[EXERCISE OBJECTIVE]
Give again, word for word, every line in the entries below from the line with "left elbow: (416, 275)" up to and including the line with "left ankle: (549, 501)", and no other line.

(Source records)
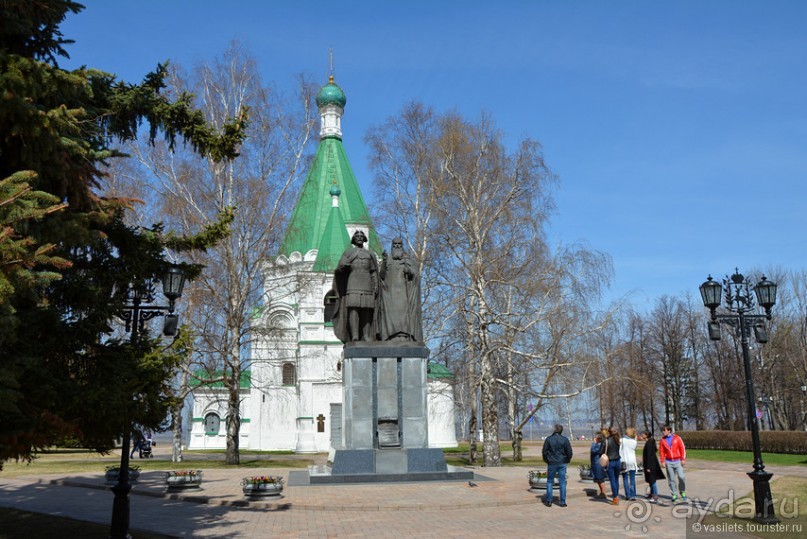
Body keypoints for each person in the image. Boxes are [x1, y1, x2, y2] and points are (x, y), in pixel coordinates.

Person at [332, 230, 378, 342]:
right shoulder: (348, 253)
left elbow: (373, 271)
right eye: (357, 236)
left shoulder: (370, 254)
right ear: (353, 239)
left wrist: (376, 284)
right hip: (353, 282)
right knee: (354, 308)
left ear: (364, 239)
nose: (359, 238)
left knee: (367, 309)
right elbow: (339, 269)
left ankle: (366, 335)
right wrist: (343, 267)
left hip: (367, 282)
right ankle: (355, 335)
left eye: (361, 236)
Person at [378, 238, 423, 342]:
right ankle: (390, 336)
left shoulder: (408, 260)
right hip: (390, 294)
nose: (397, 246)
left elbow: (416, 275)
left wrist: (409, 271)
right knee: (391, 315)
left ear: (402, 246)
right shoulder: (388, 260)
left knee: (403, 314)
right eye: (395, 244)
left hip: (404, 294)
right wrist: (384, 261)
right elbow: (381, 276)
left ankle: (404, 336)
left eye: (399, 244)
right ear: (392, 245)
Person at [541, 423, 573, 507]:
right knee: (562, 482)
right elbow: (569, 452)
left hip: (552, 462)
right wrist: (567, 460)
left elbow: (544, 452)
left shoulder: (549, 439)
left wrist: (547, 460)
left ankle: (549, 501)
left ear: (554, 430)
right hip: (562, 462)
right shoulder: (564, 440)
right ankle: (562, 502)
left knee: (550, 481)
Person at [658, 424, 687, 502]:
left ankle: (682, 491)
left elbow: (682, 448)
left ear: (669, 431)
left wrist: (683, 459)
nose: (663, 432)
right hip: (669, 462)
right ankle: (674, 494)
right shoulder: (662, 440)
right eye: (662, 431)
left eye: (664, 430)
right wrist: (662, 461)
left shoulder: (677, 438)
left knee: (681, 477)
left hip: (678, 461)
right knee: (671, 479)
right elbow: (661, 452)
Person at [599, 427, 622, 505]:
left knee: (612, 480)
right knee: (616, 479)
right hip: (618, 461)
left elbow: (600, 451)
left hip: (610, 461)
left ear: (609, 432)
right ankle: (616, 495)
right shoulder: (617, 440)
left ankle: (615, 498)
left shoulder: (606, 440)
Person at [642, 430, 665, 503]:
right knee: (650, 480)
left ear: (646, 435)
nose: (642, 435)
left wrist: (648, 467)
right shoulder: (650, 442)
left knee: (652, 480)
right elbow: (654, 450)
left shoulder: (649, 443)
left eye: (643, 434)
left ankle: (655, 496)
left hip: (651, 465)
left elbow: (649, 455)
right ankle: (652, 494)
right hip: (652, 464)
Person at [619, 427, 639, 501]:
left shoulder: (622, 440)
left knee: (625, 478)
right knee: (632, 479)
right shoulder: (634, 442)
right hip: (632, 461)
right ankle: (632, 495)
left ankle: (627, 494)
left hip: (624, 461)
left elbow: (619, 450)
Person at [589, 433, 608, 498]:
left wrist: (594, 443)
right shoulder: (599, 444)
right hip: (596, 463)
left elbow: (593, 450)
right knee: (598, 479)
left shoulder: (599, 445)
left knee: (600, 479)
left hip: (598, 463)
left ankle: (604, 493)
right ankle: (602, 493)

---

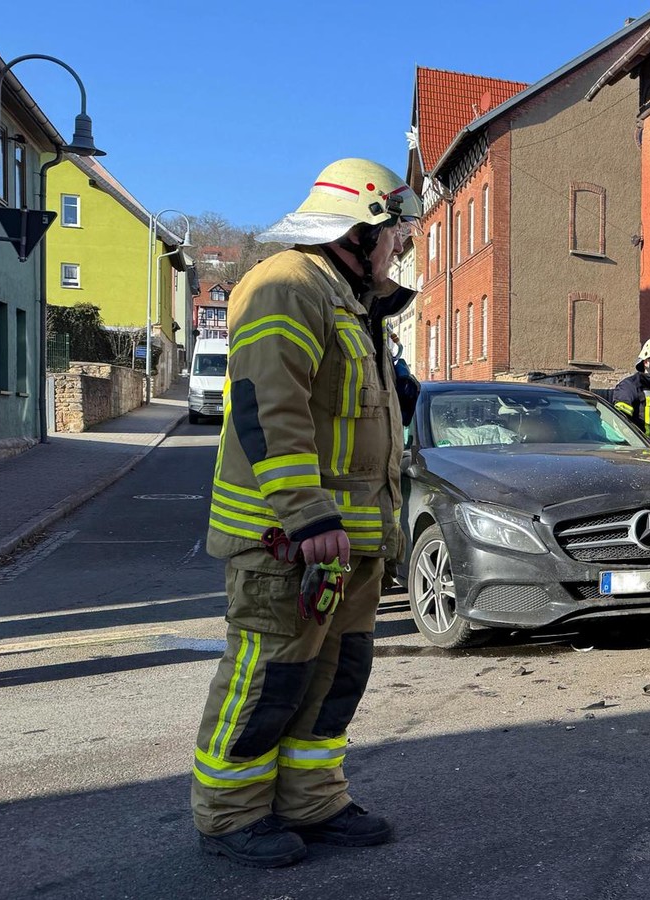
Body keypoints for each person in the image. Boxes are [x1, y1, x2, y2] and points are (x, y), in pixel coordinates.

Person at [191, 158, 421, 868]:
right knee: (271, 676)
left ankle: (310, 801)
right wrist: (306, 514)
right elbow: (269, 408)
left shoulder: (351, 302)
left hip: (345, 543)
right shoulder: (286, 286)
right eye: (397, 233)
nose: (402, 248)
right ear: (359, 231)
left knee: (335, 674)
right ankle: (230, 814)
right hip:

[SOLUTION TO THIS TASK]
left elbow: (416, 275)
left wrist: (409, 271)
right knee: (391, 315)
left ear: (402, 246)
right shoulder: (388, 260)
left knee: (403, 314)
right eye: (395, 244)
left hip: (404, 294)
right wrist: (384, 261)
right elbow: (381, 276)
left ankle: (404, 336)
left eye: (399, 244)
right ear: (392, 245)
Person at [541, 423, 573, 507]:
right knee: (562, 482)
right elbow: (569, 452)
left hip: (552, 462)
right wrist: (567, 460)
left elbow: (544, 452)
left shoulder: (549, 439)
left wrist: (547, 460)
left ankle: (549, 501)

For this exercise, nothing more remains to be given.